*DIRECTIVE*
For the data below, give again exactly the lines from the one containing "微博热度:102025" through the one containing "44.辽宁队大胜新疆队", both ends included, and no others.

*DATA PROVIDED*
%%

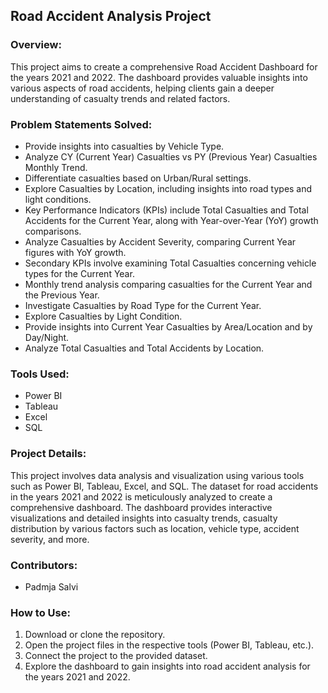 ## Road Accident Analysis Project

### Overview:
This project aims to create a comprehensive Road Accident Dashboard for the years 2021 and 2022. The dashboard provides valuable insights into various aspects of road accidents, helping clients gain a deeper understanding of casualty trends and related factors.

### Problem Statements Solved:
- Provide insights into casualties by Vehicle Type.
- Analyze CY (Current Year) Casualties vs PY (Previous Year) Casualties Monthly Trend.
- Differentiate casualties based on Urban/Rural settings.
- Explore Casualties by Location, including insights into road types and light conditions.
- Key Performance Indicators (KPIs) include Total Casualties and Total Accidents for the Current Year, along with Year-over-Year (YoY) growth comparisons.
- Analyze Casualties by Accident Severity, comparing Current Year figures with YoY growth.
- Secondary KPIs involve examining Total Casualties concerning vehicle types for the Current Year.
- Monthly trend analysis comparing casualties for the Current Year and the Previous Year.
- Investigate Casualties by Road Type for the Current Year.
- Explore Casualties by Light Condition.
- Provide insights into Current Year Casualties by Area/Location and by Day/Night.
- Analyze Total Casualties and Total Accidents by Location.

### Tools Used:
- Power BI
- Tableau
- Excel
- SQL

### Project Details:
This project involves data analysis and visualization using various tools such as Power BI, Tableau, Excel, and SQL. The dataset for road accidents in the years 2021 and 2022 is meticulously analyzed to create a comprehensive dashboard. The dashboard provides interactive visualizations and detailed insights into casualty trends, casualty distribution by various factors such as location, vehicle type, accident severity, and more.

### Contributors:
- Padmja Salvi

### How to Use:
1. Download or clone the repository.
2. Open the project files in the respective tools (Power BI, Tableau, etc.).
3. Connect the project to the provided dataset.
4. Explore the dashboard to gain insights into road accident analysis for the years 2021 and 2022.

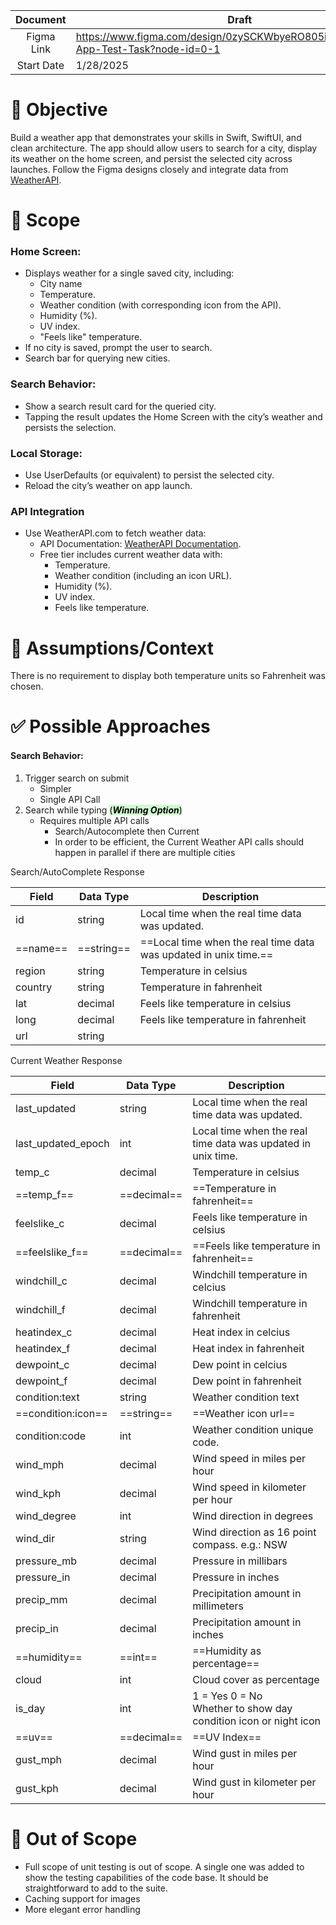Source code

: 
|  Document  | Draft                                                                                 |
| :--------: | ------------------------------------------------------------------------------------- |
| Figma Link | https://www.figma.com/design/0zySCKWbyeRO805ifaz1lr/Weather-App-Test-Task?node-id=0-1 |
| Start Date | 1/28/2025                                                                             |
#  🎯 **Objective**

Build a weather app that demonstrates your skills in Swift, SwiftUI, and clean architecture. The app should allow users to search for a city, display its weather on the home screen, and persist the selected city across launches. Follow the Figma designs closely and integrate data from [WeatherAPI](WeatherAPI.com).
# 🔭 Scope

### Home Screen:

- Displays weather for a single saved city, including:
	- City name
	- Temperature.
	- Weather condition (with corresponding icon from the API).
	- Humidity (%).
	- UV index.
	- "Feels like" temperature.
- If no city is saved, prompt the user to search.
- Search bar for querying new cities.

###  Search Behavior:

- Show a search result card for the queried city.
- Tapping the result updates the Home Screen with the city’s weather and persists the selection.

###  Local Storage:

- Use UserDefaults (or equivalent) to persist the selected city.
- Reload the city’s weather on app launch.

### API Integration

- Use WeatherAPI.com to fetch weather data:
	- API Documentation: [WeatherAPI Documentation](https://www.weatherapi.com/docs/).
	- Free tier includes current weather data with:
		- Temperature.
		- Weather condition (including an icon URL).
		- Humidity (%).
		- UV index.
		- Feels like temperature.

#  🤔 Assumptions/Context

There is no requirement to display both temperature units so Fahrenheit was chosen.

# ✅ Possible Approaches

#### Search Behavior:

1. Trigger search on submit
	-  Simpler
	- Single API Call
1. Search while typing <mark style="background: #BBFABBA6;">(***Winning Option***)</mark>
	- Requires multiple API calls
		- Search/Autocomplete then Current
		- In order to be efficient, the Current Weather API calls should happen in parallel if there are multiple cities


Search/AutoComplete Response

| Field   | Data Type | Description                                                  |
| ------- | --------- | ------------------------------------------------------------ |
| id      | string    | Local time when the real time data was updated.              |
| ==name==    | ==string==    | ==Local time when the real time data was updated in unix time.== |
| region  | string    | Temperature in celsius                                       |
| country | string    | Temperature in fahrenheit                                    |
| lat     | decimal   | Feels like temperature in celsius                            |
| long    | decimal   | Feels like temperature in fahrenheit                         |
| url     | string    |                                                              |
Current Weather Response

| Field              | Data Type   | Description                                                          |
| ------------------ | ----------- | -------------------------------------------------------------------- |
| last_updated       | string      | Local time when the real time data was updated.                      |
| last_updated_epoch | int         | Local time when the real time data was updated in unix time.         |
| temp_c             | decimal     | Temperature in celsius                                               |
| ==temp_f==         | ==decimal== | ==Temperature in fahrenheit==                                        |
| feelslike_c        | decimal     | Feels like temperature in celsius                                    |
| ==feelslike_f==    | ==decimal== | ==Feels like temperature in fahrenheit==                             |
| windchill_c        | decimal     | Windchill temperature in celcius                                     |
| windchill_f        | decimal     | Windchill temperature in fahrenheit                                  |
| heatindex_c        | decimal     | Heat index in celcius                                                |
| heatindex_f        | decimal     | Heat index in fahrenheit                                             |
| dewpoint_c         | decimal     | Dew point in celcius                                                 |
| dewpoint_f         | decimal     | Dew point in fahrenheit                                              |
| condition:text     | string      | Weather condition text                                               |
| ==condition:icon== | ==string==  | ==Weather icon url==                                                 |
| condition:code     | int         | Weather condition unique code.                                       |
| wind_mph           | decimal     | Wind speed in miles per hour                                         |
| wind_kph           | decimal     | Wind speed in kilometer per hour                                     |
| wind_degree        | int         | Wind direction in degrees                                            |
| wind_dir           | string      | Wind direction as 16 point compass. e.g.: NSW                        |
| pressure_mb        | decimal     | Pressure in millibars                                                |
| pressure_in        | decimal     | Pressure in inches                                                   |
| precip_mm          | decimal     | Precipitation amount in millimeters                                  |
| precip_in          | decimal     | Precipitation amount in inches                                       |
| ==humidity==       | ==int==     | ==Humidity as percentage==                                           |
| cloud              | int         | Cloud cover as percentage                                            |
| is_day             | int         | 1 = Yes 0 = No  <br>Whether to show day condition icon or night icon |
| ==uv==             | ==decimal== | ==UV Index==                                                         |
| gust_mph           | decimal     | Wind gust in miles per hour                                          |
| gust_kph           | decimal     | Wind gust in kilometer per hour                                      |

# 🚫 Out of Scope

- Full scope of unit testing is out of scope. A single one was added to show the testing capabilities of the code base. It should be straightforward to add to the suite.
- Caching support for images
- More elegant error handling


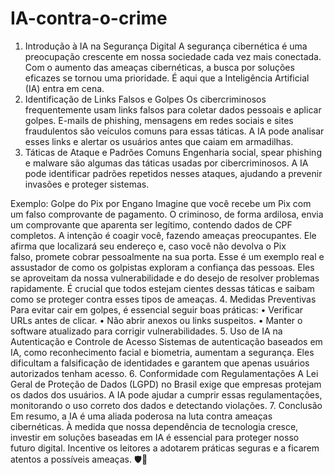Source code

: # IA-contra-o-crime

1. Introdução à IA na Segurança Digital
A segurança cibernética é uma preocupação crescente em nossa sociedade cada vez mais conectada. Com o aumento das ameaças cibernéticas, a busca por soluções eficazes se tornou uma prioridade. É aqui que a Inteligência Artificial (IA) entra em cena.
2. Identificação de Links Falsos e Golpes
Os cibercriminosos frequentemente usam links falsos para coletar dados pessoais e aplicar golpes. E-mails de phishing, mensagens em redes sociais e sites fraudulentos são veículos comuns para essas táticas. A IA pode analisar esses links e alertar os usuários antes que caiam em armadilhas.
3. Táticas de Ataque e Padrões Comuns
Engenharia social, spear phishing e malware são algumas das táticas usadas por cibercriminosos. A IA pode identificar padrões repetidos nesses ataques, ajudando a prevenir invasões e proteger sistemas.

Exemplo: Golpe do Pix por Engano
Imagine que você recebe um Pix com um falso comprovante de pagamento. O criminoso, de forma ardilosa, envia um comprovante que aparenta ser legítimo, contendo dados de CPF completos. A intenção é coagir você, fazendo ameaças preocupantes. Ele afirma que localizará seu endereço e, caso você não devolva o Pix falso, promete cobrar pessoalmente na sua porta.
Esse é um exemplo real e assustador de como os golpistas exploram a confiança das pessoas. Eles se aproveitam da nossa vulnerabilidade e do desejo de resolver problemas rapidamente. É crucial que todos estejam cientes dessas táticas e saibam como se proteger contra esses tipos de ameaças.
4. Medidas Preventivas
Para evitar cair em golpes, é essencial seguir boas práticas:
    • Verificar URLs antes de clicar.
    • Não abrir anexos ou links suspeitos.
    • Manter o software atualizado para corrigir vulnerabilidades.
5. Uso de IA na Autenticação e Controle de Acesso
Sistemas de autenticação baseados em IA, como reconhecimento facial e biometria, aumentam a segurança. Eles dificultam a falsificação de identidades e garantem que apenas usuários autorizados tenham acesso.
6. Conformidade com Regulamentações
A Lei Geral de Proteção de Dados (LGPD) no Brasil exige que empresas protejam os dados dos usuários. A IA pode ajudar a cumprir essas regulamentações, monitorando o uso correto dos dados e detectando violações.
7. Conclusão
Em resumo, a IA é uma aliada poderosa na luta contra ameaças cibernéticas. À medida que nossa dependência de tecnologia cresce, investir em soluções baseadas em IA é essencial para proteger nosso futuro digital. Incentive os leitores a adotarem práticas seguras e a ficarem atentos a possíveis ameaças. 🛡️🤖
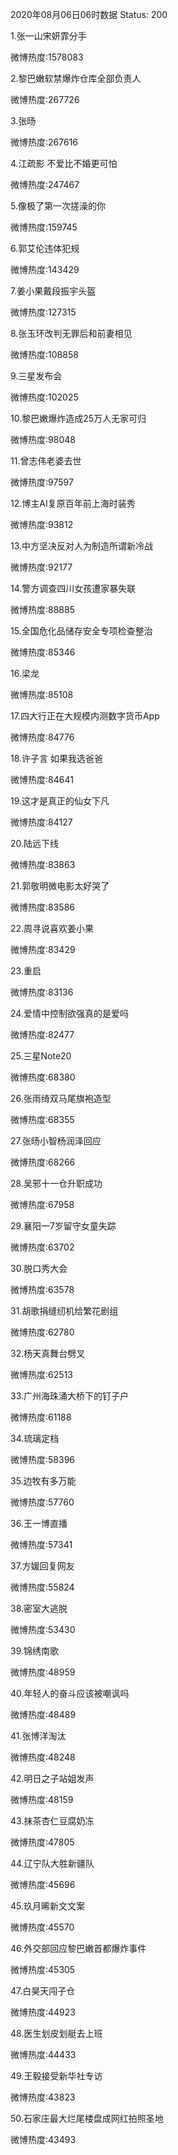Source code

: 2020年08月06日06时数据
Status: 200

1.张一山宋妍霏分手

微博热度:1578083

2.黎巴嫩软禁爆炸仓库全部负责人

微博热度:267726

3.张旸

微博热度:267616

4.江疏影 不爱比不婚更可怕

微博热度:247467

5.像极了第一次搓澡的你

微博热度:159745

6.郭艾伦违体犯规

微博热度:143429

7.姜小果戴段振宇头盔

微博热度:127315

8.张玉环改判无罪后和前妻相见

微博热度:108858

9.三星发布会

微博热度:102025

10.黎巴嫩爆炸造成25万人无家可归

微博热度:98048

11.曾志伟老婆去世

微博热度:97597

12.博主AI复原百年前上海时装秀

微博热度:93812

13.中方坚决反对人为制造所谓新冷战

微博热度:92177

14.警方调查四川女孩遭家暴失联

微博热度:88885

15.全国危化品储存安全专项检查整治

微博热度:85346

16.梁龙

微博热度:85108

17.四大行正在大规模内测数字货币App

微博热度:84776

18.许子言 如果我选爸爸

微博热度:84641

19.这才是真正的仙女下凡

微博热度:84127

20.陆远下线

微博热度:83863

21.郭敬明微电影太好哭了

微博热度:83586

22.周寻说喜欢姜小果

微博热度:83429

23.重启

微博热度:83136

24.爱情中控制欲强真的是爱吗

微博热度:82477

25.三星Note20

微博热度:68380

26.张雨绮双马尾旗袍造型

微博热度:68355

27.张旸小智杨润泽回应

微博热度:68266

28.吴邪十一仓升职成功

微博热度:67958

29.襄阳一7岁留守女童失踪

微博热度:63702

30.脱口秀大会

微博热度:63578

31.胡歌捐缝纫机给繁花剧组

微博热度:62780

32.杨天真舞台劈叉

微博热度:62513

33.广州海珠涌大桥下的钉子户

微博热度:61188

34.琉璃定档

微博热度:58396

35.边牧有多万能

微博热度:57760

36.王一博直播

微博热度:57341

37.方媛回复网友

微博热度:55824

38.密室大逃脱

微博热度:53430

39.锦绣南歌

微博热度:48959

40.年轻人的奋斗应该被嘲讽吗

微博热度:48489

41.张博洋淘汰

微博热度:48248

42.明日之子站姐发声

微博热度:48159

43.抹茶杏仁豆腐奶冻

微博热度:47805

44.辽宁队大胜新疆队

微博热度:45696

45.玖月晞新文文案

微博热度:45570

46.外交部回应黎巴嫩首都爆炸事件

微博热度:45305

47.白昊天闯子仓

微博热度:44923

48.医生划皮划艇去上班

微博热度:44433

49.王毅接受新华社专访

微博热度:43823

50.石家庄最大烂尾楼盘成网红拍照圣地

微博热度:43493

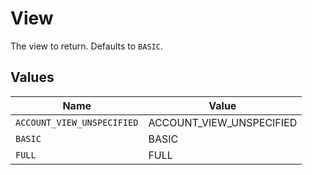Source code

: # View

The view to return. Defaults to `BASIC`.


## Values

| Name                       | Value                      |
| -------------------------- | -------------------------- |
| `ACCOUNT_VIEW_UNSPECIFIED` | ACCOUNT_VIEW_UNSPECIFIED   |
| `BASIC`                    | BASIC                      |
| `FULL`                     | FULL                       |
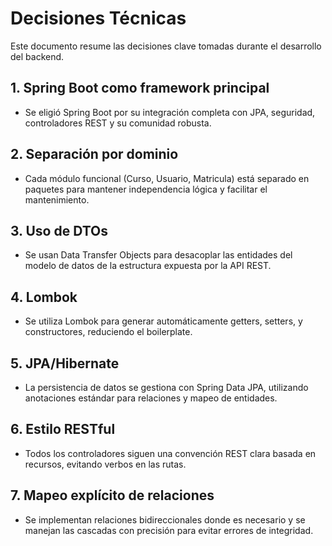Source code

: # Decisiones Técnicas

Este documento resume las decisiones clave tomadas durante el desarrollo del backend.

## 1. Spring Boot como framework principal
- Se eligió Spring Boot por su integración completa con JPA, seguridad, controladores REST y su comunidad robusta.

## 2. Separación por dominio
- Cada módulo funcional (Curso, Usuario, Matricula) está separado en paquetes para mantener independencia lógica y facilitar el mantenimiento.

## 3. Uso de DTOs
- Se usan Data Transfer Objects para desacoplar las entidades del modelo de datos de la estructura expuesta por la API REST.

## 4. Lombok
- Se utiliza Lombok para generar automáticamente getters, setters, y constructores, reduciendo el boilerplate.

## 5. JPA/Hibernate
- La persistencia de datos se gestiona con Spring Data JPA, utilizando anotaciones estándar para relaciones y mapeo de entidades.

## 6. Estilo RESTful
- Todos los controladores siguen una convención REST clara basada en recursos, evitando verbos en las rutas.

## 7. Mapeo explícito de relaciones
- Se implementan relaciones bidireccionales donde es necesario y se manejan las cascadas con precisión para evitar errores de integridad.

%%

*YOUR SOLUTION*
微博热度:102025

10.黎巴嫩爆炸造成25万人无家可归

微博热度:98048

11.曾志伟老婆去世

微博热度:97597

12.博主AI复原百年前上海时装秀

微博热度:93812

13.中方坚决反对人为制造所谓新冷战

微博热度:92177

14.警方调查四川女孩遭家暴失联

微博热度:88885

15.全国危化品储存安全专项检查整治

微博热度:85346

16.梁龙

微博热度:85108

17.四大行正在大规模内测数字货币App

微博热度:84776

18.许子言 如果我选爸爸

微博热度:84641

19.这才是真正的仙女下凡

微博热度:84127

20.陆远下线

微博热度:83863

21.郭敬明微电影太好哭了

微博热度:83586

22.周寻说喜欢姜小果

微博热度:83429

23.重启

微博热度:83136

24.爱情中控制欲强真的是爱吗

微博热度:82477

25.三星Note20

微博热度:68380

26.张雨绮双马尾旗袍造型

微博热度:68355

27.张旸小智杨润泽回应

微博热度:68266

28.吴邪十一仓升职成功

微博热度:67958

29.襄阳一7岁留守女童失踪

微博热度:63702

30.脱口秀大会

微博热度:63578

31.胡歌捐缝纫机给繁花剧组

微博热度:62780

32.杨天真舞台劈叉

微博热度:62513

33.广州海珠涌大桥下的钉子户

微博热度:61188

34.琉璃定档

微博热度:58396

35.边牧有多万能

微博热度:57760

36.王一博直播

微博热度:57341

37.方媛回复网友

微博热度:55824

38.密室大逃脱

微博热度:53430

39.锦绣南歌

微博热度:48959

40.年轻人的奋斗应该被嘲讽吗

微博热度:48489

41.张博洋淘汰

微博热度:48248

42.明日之子站姐发声

微博热度:48159

43.抹茶杏仁豆腐奶冻

微博热度:47805

44.辽宁队大胜新疆队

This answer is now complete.